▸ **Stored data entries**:
= = =
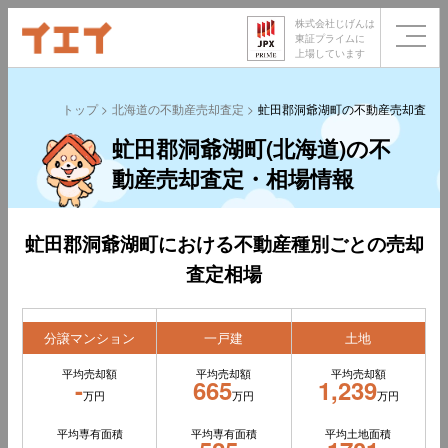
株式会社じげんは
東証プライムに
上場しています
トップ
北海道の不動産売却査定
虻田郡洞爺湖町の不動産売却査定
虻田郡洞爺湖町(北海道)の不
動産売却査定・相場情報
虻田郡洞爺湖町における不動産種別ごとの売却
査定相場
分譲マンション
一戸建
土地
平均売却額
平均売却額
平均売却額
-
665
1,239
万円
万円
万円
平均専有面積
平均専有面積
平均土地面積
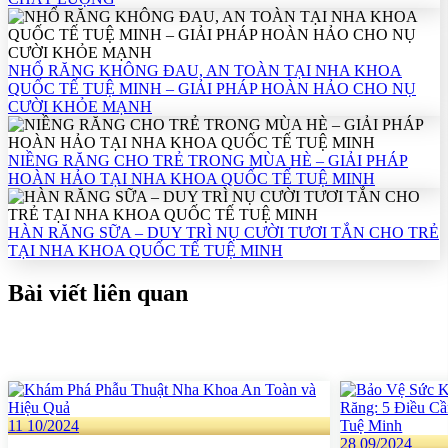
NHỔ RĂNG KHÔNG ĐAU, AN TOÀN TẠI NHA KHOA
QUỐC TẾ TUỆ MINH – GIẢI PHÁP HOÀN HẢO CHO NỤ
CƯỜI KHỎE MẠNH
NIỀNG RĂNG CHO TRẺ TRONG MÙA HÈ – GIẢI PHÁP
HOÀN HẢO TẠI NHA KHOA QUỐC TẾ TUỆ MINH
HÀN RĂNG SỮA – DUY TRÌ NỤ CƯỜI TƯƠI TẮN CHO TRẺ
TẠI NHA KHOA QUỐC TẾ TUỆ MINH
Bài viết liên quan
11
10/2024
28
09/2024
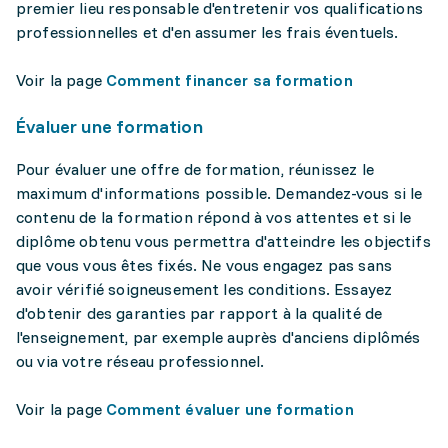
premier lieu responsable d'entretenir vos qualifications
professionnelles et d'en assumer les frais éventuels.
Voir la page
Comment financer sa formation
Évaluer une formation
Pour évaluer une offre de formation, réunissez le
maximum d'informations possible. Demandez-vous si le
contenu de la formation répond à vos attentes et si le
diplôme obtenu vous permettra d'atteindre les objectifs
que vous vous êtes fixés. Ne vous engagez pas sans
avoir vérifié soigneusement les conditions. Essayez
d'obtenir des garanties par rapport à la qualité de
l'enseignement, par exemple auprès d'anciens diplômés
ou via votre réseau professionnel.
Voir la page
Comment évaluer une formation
= = =
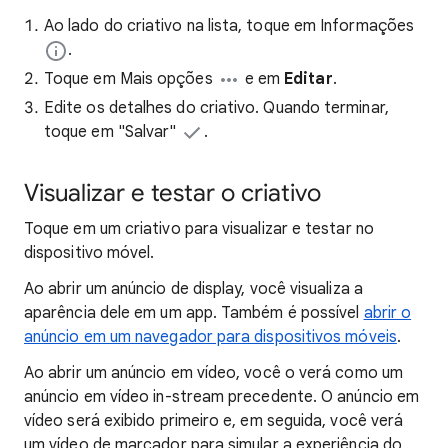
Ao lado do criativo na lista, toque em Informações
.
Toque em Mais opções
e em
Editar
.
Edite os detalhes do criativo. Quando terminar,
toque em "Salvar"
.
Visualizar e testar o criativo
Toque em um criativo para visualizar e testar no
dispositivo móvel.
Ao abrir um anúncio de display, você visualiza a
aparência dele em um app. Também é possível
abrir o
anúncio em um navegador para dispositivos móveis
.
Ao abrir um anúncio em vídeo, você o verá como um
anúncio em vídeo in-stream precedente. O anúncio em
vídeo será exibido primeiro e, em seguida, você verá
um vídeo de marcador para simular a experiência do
= = =
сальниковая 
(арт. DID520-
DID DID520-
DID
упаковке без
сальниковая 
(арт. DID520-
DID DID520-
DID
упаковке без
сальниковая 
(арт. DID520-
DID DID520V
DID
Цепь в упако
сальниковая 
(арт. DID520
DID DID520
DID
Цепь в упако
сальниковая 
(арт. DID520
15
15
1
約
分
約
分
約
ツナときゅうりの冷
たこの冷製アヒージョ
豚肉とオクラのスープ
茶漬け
= = =
▸ **About this exercise**: Reproduce the lines from the one containing "premier lieu responsable" to the one containing "Comment évaluer une formation", including both of these lines.

▸ **Response**:
premier lieu responsable d'entretenir vos qualifications
professionnelles et d'en assumer les frais éventuels.
Voir la page
Comment financer sa formation
Évaluer une formation
Pour évaluer une offre de formation, réunissez le
maximum d'informations possible. Demandez-vous si le
contenu de la formation répond à vos attentes et si le
diplôme obtenu vous permettra d'atteindre les objectifs
que vous vous êtes fixés. Ne vous engagez pas sans
avoir vérifié soigneusement les conditions. Essayez
d'obtenir des garanties par rapport à la qualité de
l'enseignement, par exemple auprès d'anciens diplômés
ou via votre réseau professionnel.
Voir la page
Comment évaluer une formation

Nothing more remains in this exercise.